Week 9: February 3 - February 9
- Started learning Unix (for better using ssh).
- Checked whether to use the API for the data of the revisions text. Answer (courtesy of YuviPanda on IRC): Maybe for small sets but I will use the dumps for the data itself.
- Downloaded and learned a bit about pywikibot.
- Wrote a python query that returns the revision text from the API using pywikibot (it's not the optimal solution, talked with Amir Ladsgroup about it).
- Designed an SQL query that chooses the right hebrew revision.
- Met Amir.
Week 10: February 10 - February 16
- Mostly studied for a test.
Week 11: February 17 - February 23
- Slow week - it snowed! for real this time :)
- Checked for a way to process the compressed XML dumps with Hadoop (e.g., using github.com/whym/wikihadoop) - Still don't have a decision.
- Read two relevant articles:
- "The Tower of Babel Meets Web 2.0: User-Generated Content and Its Applications in a Multilingual Context " by Brent Hecht and Darren Gergle.
- "Measuring Self-Focus Bias in Community-Maintained Knowledge Repositories" by Brent Hecht and Darren Gergle.
- Finished learning the basic of Unix for better using the terminal.
Week 12: February 24 - March 2
- Had three days off due to a conference from the university.
- Read another relevant article: "Towards Building a Multilingual Semantic Network:Identifying Interlingual Links in Wikipedia" by Bharath Dandala, Rada Mihalcea and Razvan Bunescu.
- Learned to use basic Regular expressions.
- Started programing in python the first function that looks in the talk text whether there is an indication that the page was translated.
- Stated a new semester.
Week 13: March 3 - March 9
- Celebrated Purim.
- Learned Git and finally opened a GitHub account (https://github.com/Livnetata).
- Published new blog posts.
- Received from Marc Mikel a script that should help extract data from the XML dumps.
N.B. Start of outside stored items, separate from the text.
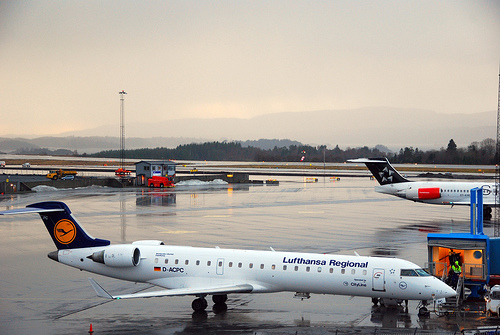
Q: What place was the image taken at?
A: It was taken at the airport.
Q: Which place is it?
A: It is an airport.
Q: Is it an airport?
A: Yes, it is an airport.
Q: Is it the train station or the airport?
A: It is the airport.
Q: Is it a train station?
A: No, it is an airport.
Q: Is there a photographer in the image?
A: No, there are no photographers.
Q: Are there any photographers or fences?
A: No, there are no photographers or fences.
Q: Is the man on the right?
A: Yes, the man is on the right of the image.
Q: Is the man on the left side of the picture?
A: No, the man is on the right of the image.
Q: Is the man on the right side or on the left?
A: The man is on the right of the image.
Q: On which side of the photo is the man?
A: The man is on the right of the image.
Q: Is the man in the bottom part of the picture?
A: Yes, the man is in the bottom of the image.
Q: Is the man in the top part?
A: No, the man is in the bottom of the image.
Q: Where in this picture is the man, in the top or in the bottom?
A: The man is in the bottom of the image.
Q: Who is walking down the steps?
A: The man is walking down the steps.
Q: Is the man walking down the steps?
A: Yes, the man is walking down the steps.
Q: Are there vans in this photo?
A: No, there are no vans.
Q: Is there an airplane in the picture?
A: Yes, there is an airplane.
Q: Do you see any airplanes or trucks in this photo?
A: Yes, there is an airplane.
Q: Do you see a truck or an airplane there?
A: Yes, there is an airplane.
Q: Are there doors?
A: Yes, there is a door.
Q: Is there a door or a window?
A: Yes, there is a door.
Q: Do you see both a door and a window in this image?
A: Yes, there are both a door and a window.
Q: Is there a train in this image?
A: No, there are no trains.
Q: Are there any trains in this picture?
A: No, there are no trains.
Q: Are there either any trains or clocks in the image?
A: No, there are no trains or clocks.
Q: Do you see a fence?
A: No, there are no fences.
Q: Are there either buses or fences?
A: No, there are no fences or buses.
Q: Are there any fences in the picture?
A: No, there are no fences.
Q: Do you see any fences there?
A: No, there are no fences.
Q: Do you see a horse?
A: No, there are no horses.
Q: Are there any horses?
A: No, there are no horses.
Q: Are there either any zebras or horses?
A: No, there are no horses or zebras.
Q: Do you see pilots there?
A: No, there are no pilots.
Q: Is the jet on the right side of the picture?
A: Yes, the jet is on the right of the image.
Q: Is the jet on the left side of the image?
A: No, the jet is on the right of the image.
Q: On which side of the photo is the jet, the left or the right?
A: The jet is on the right of the image.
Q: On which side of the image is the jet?
A: The jet is on the right of the image.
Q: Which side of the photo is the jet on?
A: The jet is on the right of the image.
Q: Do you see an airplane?
A: Yes, there is an airplane.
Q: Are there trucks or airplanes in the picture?
A: Yes, there is an airplane.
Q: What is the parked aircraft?
A: The aircraft is an airplane.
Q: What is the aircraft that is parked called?
A: The aircraft is an airplane.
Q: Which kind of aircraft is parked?
A: The aircraft is an airplane.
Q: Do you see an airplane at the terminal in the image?
A: Yes, there is an airplane at the terminal.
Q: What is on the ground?
A: The airplane is on the ground.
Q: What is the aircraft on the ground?
A: The aircraft is an airplane.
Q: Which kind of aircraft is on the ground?
A: The aircraft is an airplane.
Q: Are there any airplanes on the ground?
A: Yes, there is an airplane on the ground.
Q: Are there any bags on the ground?
A: No, there is an airplane on the ground.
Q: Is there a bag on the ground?
A: No, there is an airplane on the ground.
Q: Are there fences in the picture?
A: No, there are no fences.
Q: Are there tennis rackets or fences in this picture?
A: No, there are no fences or tennis rackets.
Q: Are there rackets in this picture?
A: No, there are no rackets.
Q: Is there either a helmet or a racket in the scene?
A: No, there are no rackets or helmets.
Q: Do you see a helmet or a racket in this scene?
A: No, there are no rackets or helmets.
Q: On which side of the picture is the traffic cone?
A: The traffic cone is on the left of the image.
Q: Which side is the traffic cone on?
A: The traffic cone is on the left of the image.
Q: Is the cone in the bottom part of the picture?
A: Yes, the cone is in the bottom of the image.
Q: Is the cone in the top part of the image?
A: No, the cone is in the bottom of the image.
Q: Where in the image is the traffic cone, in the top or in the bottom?
A: The traffic cone is in the bottom of the image.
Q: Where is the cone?
A: The cone is on the pavement.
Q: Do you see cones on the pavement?
A: Yes, there is a cone on the pavement.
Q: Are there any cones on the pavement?
A: Yes, there is a cone on the pavement.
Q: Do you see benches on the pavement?
A: No, there is a cone on the pavement.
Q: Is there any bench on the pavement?
A: No, there is a cone on the pavement.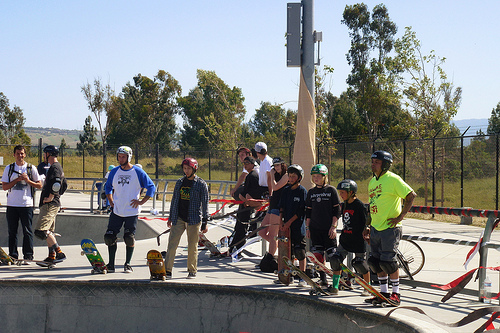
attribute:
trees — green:
[0, 4, 498, 177]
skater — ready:
[80, 146, 157, 274]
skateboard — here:
[79, 235, 109, 274]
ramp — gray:
[1, 281, 418, 333]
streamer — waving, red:
[431, 266, 481, 290]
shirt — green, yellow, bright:
[366, 169, 416, 234]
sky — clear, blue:
[1, 1, 498, 129]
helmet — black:
[369, 149, 393, 163]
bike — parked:
[358, 224, 426, 285]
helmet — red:
[182, 157, 200, 171]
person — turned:
[33, 146, 70, 271]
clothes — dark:
[304, 185, 341, 254]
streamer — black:
[441, 274, 472, 304]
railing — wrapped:
[403, 205, 499, 223]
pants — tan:
[164, 217, 202, 279]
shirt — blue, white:
[104, 163, 158, 219]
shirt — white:
[258, 154, 274, 188]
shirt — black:
[274, 184, 308, 242]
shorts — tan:
[34, 202, 59, 234]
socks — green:
[330, 274, 341, 290]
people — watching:
[2, 142, 418, 310]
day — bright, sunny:
[2, 1, 488, 136]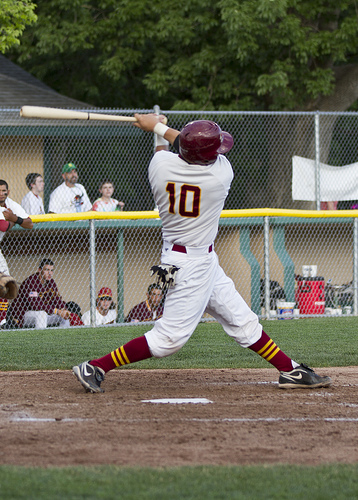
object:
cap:
[97, 286, 114, 298]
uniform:
[143, 148, 263, 356]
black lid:
[298, 275, 322, 280]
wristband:
[153, 121, 170, 137]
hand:
[133, 112, 159, 130]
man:
[47, 161, 93, 213]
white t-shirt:
[47, 181, 94, 213]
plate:
[137, 396, 212, 403]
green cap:
[61, 160, 78, 173]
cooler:
[296, 276, 326, 314]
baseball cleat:
[276, 365, 331, 388]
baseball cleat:
[71, 357, 106, 394]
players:
[7, 257, 70, 328]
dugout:
[0, 230, 356, 329]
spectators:
[0, 179, 33, 298]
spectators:
[21, 172, 44, 217]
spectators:
[92, 178, 125, 212]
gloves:
[149, 265, 178, 287]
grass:
[0, 461, 357, 499]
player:
[124, 281, 166, 321]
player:
[81, 286, 117, 325]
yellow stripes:
[109, 349, 122, 367]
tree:
[0, 0, 38, 56]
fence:
[0, 108, 357, 331]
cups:
[302, 264, 310, 278]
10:
[166, 182, 201, 217]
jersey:
[147, 148, 235, 249]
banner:
[291, 155, 357, 203]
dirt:
[0, 365, 357, 466]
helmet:
[177, 118, 233, 166]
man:
[71, 112, 330, 392]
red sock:
[248, 329, 294, 371]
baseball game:
[0, 105, 357, 499]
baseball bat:
[20, 104, 168, 126]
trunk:
[267, 113, 334, 211]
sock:
[88, 335, 151, 373]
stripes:
[265, 345, 280, 360]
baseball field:
[0, 316, 357, 498]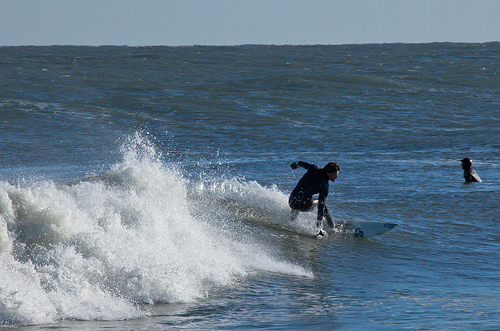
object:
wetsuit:
[287, 160, 329, 220]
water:
[2, 39, 499, 331]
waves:
[0, 125, 354, 331]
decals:
[353, 224, 397, 238]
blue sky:
[0, 0, 500, 45]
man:
[459, 157, 483, 185]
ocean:
[0, 40, 500, 331]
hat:
[459, 158, 472, 169]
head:
[459, 158, 472, 170]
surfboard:
[316, 217, 400, 240]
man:
[288, 160, 344, 240]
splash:
[0, 121, 327, 327]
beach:
[0, 42, 500, 328]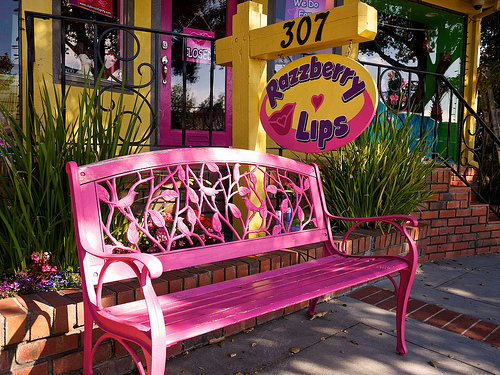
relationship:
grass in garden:
[0, 106, 143, 278] [4, 110, 412, 260]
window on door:
[171, 0, 224, 130] [154, 3, 238, 167]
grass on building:
[0, 106, 143, 278] [2, 1, 498, 255]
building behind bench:
[4, 3, 237, 145] [60, 144, 420, 374]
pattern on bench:
[94, 160, 323, 264] [60, 144, 420, 374]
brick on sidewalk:
[349, 280, 499, 351] [184, 276, 489, 374]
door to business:
[152, 7, 237, 143] [0, 4, 499, 258]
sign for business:
[230, 5, 385, 240] [10, 10, 477, 239]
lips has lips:
[263, 102, 295, 134] [267, 102, 295, 135]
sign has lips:
[230, 5, 385, 240] [267, 102, 295, 135]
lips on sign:
[267, 102, 295, 135] [230, 5, 385, 240]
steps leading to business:
[437, 151, 495, 248] [41, 8, 484, 258]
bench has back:
[60, 144, 420, 374] [75, 147, 330, 287]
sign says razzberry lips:
[230, 5, 385, 240] [269, 59, 366, 150]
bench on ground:
[60, 144, 420, 374] [64, 245, 499, 370]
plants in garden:
[331, 80, 446, 179] [66, 23, 486, 233]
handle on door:
[156, 40, 177, 85] [156, 4, 229, 150]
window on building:
[47, 8, 141, 85] [20, 8, 481, 195]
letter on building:
[294, 109, 310, 140] [2, 1, 498, 255]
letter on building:
[294, 109, 310, 140] [10, 7, 484, 239]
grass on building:
[0, 106, 143, 278] [2, 0, 499, 375]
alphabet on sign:
[264, 77, 285, 107] [230, 5, 385, 240]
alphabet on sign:
[293, 111, 362, 146] [230, 5, 385, 240]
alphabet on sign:
[266, 71, 376, 143] [230, 5, 385, 240]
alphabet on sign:
[293, 110, 350, 149] [230, 5, 385, 240]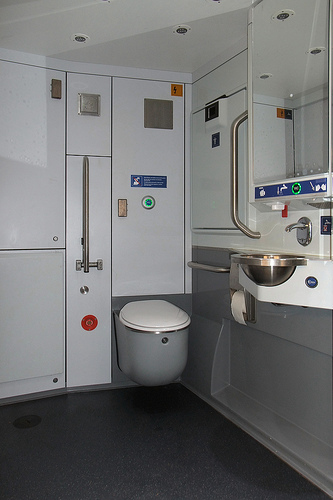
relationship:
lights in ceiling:
[65, 15, 243, 54] [39, 0, 288, 61]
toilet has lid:
[113, 297, 190, 385] [122, 296, 190, 329]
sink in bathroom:
[229, 252, 307, 285] [3, 3, 322, 481]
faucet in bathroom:
[284, 216, 312, 247] [3, 3, 322, 481]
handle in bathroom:
[80, 158, 93, 275] [3, 3, 322, 481]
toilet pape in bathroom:
[226, 286, 248, 326] [19, 58, 331, 497]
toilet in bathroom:
[113, 299, 194, 386] [3, 3, 322, 481]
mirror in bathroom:
[251, 0, 331, 184] [244, 1, 319, 191]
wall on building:
[97, 213, 165, 284] [5, 7, 321, 495]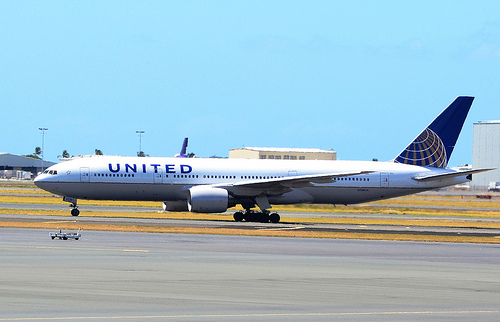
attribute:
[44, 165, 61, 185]
window — small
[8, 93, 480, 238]
plane — blue, white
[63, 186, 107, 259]
wheel — back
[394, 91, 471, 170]
tail — dark blue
Still not implemented it but it should make my work easier.
- Met Amir for nicely finishing the internship and also to update him about the status of the project.
- Learned to use Regular expressions in Hebrew!
- Finished programing the function transltatedFromDisscusion that checks for indication of translation in the talk page.
- Programed a function that checks in the edit summaries whether there is an indication that the page is translated.